Continuing fund continuations?

Since deals to date largely involve mid-2000s vintages, the question remains as to how replicable a model this is. Will asset-by-asset sales remain the norm, or will fund continuations see more of a role? For Wardlaw, the latter is true, although we may have to wait a little.

“In the past, I would have said this would have tailed off because the number of funds issued between 2008 and 2010 was pretty limited,” he says. Indeed, Infrastructure Investor data show the number of funds raised between 2008 and 2010 was 172. Between 2011 and 2015, however, 448 funds were raised, which gives Wardlaw confidence continuation vehicles will continue to play a significant role.
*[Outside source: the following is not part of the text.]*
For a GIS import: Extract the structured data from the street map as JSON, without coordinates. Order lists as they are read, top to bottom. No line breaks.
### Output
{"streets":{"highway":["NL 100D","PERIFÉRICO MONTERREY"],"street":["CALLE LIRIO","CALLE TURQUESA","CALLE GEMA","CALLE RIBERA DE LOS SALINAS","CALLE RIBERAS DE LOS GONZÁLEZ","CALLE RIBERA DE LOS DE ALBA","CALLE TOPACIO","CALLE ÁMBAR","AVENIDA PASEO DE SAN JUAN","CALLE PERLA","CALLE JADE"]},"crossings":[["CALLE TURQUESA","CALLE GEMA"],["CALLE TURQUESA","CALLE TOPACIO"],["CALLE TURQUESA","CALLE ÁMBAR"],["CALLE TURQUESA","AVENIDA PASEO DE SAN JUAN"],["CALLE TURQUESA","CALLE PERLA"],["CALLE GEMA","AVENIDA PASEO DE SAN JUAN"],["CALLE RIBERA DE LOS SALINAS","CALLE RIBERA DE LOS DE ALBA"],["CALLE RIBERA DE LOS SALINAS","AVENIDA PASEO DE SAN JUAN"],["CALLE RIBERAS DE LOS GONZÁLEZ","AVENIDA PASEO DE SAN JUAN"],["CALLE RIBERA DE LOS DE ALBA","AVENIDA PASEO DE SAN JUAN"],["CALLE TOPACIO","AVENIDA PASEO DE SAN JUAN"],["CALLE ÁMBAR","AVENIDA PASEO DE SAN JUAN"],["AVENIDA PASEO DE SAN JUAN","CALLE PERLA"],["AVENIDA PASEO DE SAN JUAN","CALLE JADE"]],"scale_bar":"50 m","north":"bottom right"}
Cipollone is also confident these structures will see more exposure but sounds a note of caution. “If the fundamentals are there and it suits all the stakeholders – existing and incoming investors, as well as the GP – and there is a path to making the fund assets more valuable in the future, then there is a merit to the continuation,” he believes. “But if you’ve got a GP that’s being quite opportunistic because the assets are underperforming and/or they are not in position to raise a new blind pool fund, or they only want to crystallise some carry early, or if it’s a transaction that benefits one side to the detriment of the others – those sorts of deals are not going to be as successful.”

This warning is also echoed by Seekings, who is open to replicating the model providing the portfolios are homogeneous enough.

“For a manager, from the outside looking in, there’s a conflict there,” he says. “That has to be managed to the satisfaction of both sets of investors: that’s what we as a manager needed to do and successfully achieved.”

His point about portfolio homogeneity is particularly pertinent for today’s portfolios. The DIF and InfraRed portfolios were largely made up of PPP assets, which also featured somewhat in the Ardian and F2i portfolios. All of them carried a degree of similarity, though, which is less common in more recent funds.

“If you have a €2 billion portfolio, that may be too big,” says Ruijs. “You would need to work with so many LPs, it may be too complex a process to bring together. It would not be as homogeneous as our portfolio was – it may be more global, for example, and have many different asset types. A smaller LP universe is likely to be interested, given different investment mandates and increasing complexity.”

It’s a pertinent observation. Our H1 figures show average fund size now stands at $1.9 billion, up from $490 million in 2012. The number of funds raised is also steadily decreasing, from a high of 112 closed in 2015 to 71 last year. So, the larger portfolios Ruijs alludes to are becoming the norm, as fewer, larger funds get raised.

Those challenges needn’t be existential – but they will certainly test the nascent market’s creativity, and its limits, in the years to come.